## Assignment
Whenever a line in the data contains "space", show that line.

Records from a data source
=== Begin Enclosure ===

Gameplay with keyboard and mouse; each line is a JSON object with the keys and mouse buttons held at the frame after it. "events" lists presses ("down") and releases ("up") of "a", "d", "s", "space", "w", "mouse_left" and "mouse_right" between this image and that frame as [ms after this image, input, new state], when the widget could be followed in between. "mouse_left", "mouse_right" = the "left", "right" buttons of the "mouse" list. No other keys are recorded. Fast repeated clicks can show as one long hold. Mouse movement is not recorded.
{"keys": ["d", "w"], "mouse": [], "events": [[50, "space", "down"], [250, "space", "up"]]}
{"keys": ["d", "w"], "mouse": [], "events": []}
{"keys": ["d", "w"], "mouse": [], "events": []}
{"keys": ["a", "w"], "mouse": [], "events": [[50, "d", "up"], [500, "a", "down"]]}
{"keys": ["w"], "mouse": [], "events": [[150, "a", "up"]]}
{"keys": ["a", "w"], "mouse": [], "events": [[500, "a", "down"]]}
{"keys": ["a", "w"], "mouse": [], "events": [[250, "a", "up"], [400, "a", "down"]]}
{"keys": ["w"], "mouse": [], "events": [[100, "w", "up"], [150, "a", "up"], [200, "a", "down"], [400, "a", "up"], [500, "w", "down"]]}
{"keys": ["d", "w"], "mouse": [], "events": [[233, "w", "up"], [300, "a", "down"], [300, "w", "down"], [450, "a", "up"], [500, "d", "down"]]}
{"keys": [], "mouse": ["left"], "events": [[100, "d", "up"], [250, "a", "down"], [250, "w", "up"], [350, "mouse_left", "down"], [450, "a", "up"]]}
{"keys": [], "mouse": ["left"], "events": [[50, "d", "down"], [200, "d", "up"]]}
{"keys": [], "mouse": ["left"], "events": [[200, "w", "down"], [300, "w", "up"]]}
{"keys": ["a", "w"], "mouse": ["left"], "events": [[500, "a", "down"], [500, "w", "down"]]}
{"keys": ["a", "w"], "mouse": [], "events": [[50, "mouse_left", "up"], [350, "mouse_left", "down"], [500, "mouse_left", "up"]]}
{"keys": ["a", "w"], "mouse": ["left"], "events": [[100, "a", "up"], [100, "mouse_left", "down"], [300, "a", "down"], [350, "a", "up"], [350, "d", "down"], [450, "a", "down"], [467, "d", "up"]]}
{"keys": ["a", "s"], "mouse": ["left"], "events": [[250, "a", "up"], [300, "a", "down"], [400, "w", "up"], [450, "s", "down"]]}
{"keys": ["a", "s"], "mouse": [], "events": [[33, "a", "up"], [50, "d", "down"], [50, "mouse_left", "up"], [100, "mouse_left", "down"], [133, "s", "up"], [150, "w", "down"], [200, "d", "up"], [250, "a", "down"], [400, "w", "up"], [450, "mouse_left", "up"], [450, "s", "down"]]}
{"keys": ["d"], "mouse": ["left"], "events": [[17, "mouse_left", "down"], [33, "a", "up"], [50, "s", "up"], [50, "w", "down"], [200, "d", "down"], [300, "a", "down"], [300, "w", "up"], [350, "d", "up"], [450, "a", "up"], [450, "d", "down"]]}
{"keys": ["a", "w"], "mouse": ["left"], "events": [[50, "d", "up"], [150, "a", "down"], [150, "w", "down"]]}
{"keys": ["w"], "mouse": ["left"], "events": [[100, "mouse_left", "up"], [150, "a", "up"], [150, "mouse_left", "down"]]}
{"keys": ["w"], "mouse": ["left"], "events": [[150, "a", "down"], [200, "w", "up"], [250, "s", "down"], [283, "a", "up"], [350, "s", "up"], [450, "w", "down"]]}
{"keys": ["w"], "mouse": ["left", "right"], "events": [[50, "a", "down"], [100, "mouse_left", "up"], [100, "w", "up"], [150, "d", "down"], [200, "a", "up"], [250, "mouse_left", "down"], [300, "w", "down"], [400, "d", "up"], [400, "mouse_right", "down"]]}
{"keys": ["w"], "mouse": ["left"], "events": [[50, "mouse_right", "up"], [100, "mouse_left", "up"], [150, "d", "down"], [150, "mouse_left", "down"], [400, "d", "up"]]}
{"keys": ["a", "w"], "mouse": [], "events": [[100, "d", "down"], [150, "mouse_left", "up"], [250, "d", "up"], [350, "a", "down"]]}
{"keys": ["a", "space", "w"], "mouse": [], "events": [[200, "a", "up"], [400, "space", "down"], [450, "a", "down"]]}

=== End Enclosure ===

## Finished exercise
Gameplay with keyboard and mouse; each line is a JSON object with the keys and mouse buttons held at the frame after it. "events" lists presses ("down") and releases ("up") of "a", "d", "s", "space", "w", "mouse_left" and "mouse_right" between this image and that frame as [ms after this image, input, new state], when the widget could be followed in between. "mouse_left", "mouse_right" = the "left", "right" buttons of the "mouse" list. No other keys are recorded. Fast repeated clicks can show as one long hold. Mouse movement is not recorded.
{"keys": ["d", "w"], "mouse": [], "events": [[50, "space", "down"], [250, "space", "up"]]}
{"keys": ["a", "space", "w"], "mouse": [], "events": [[200, "a", "up"], [400, "space", "down"], [450, "a", "down"]]}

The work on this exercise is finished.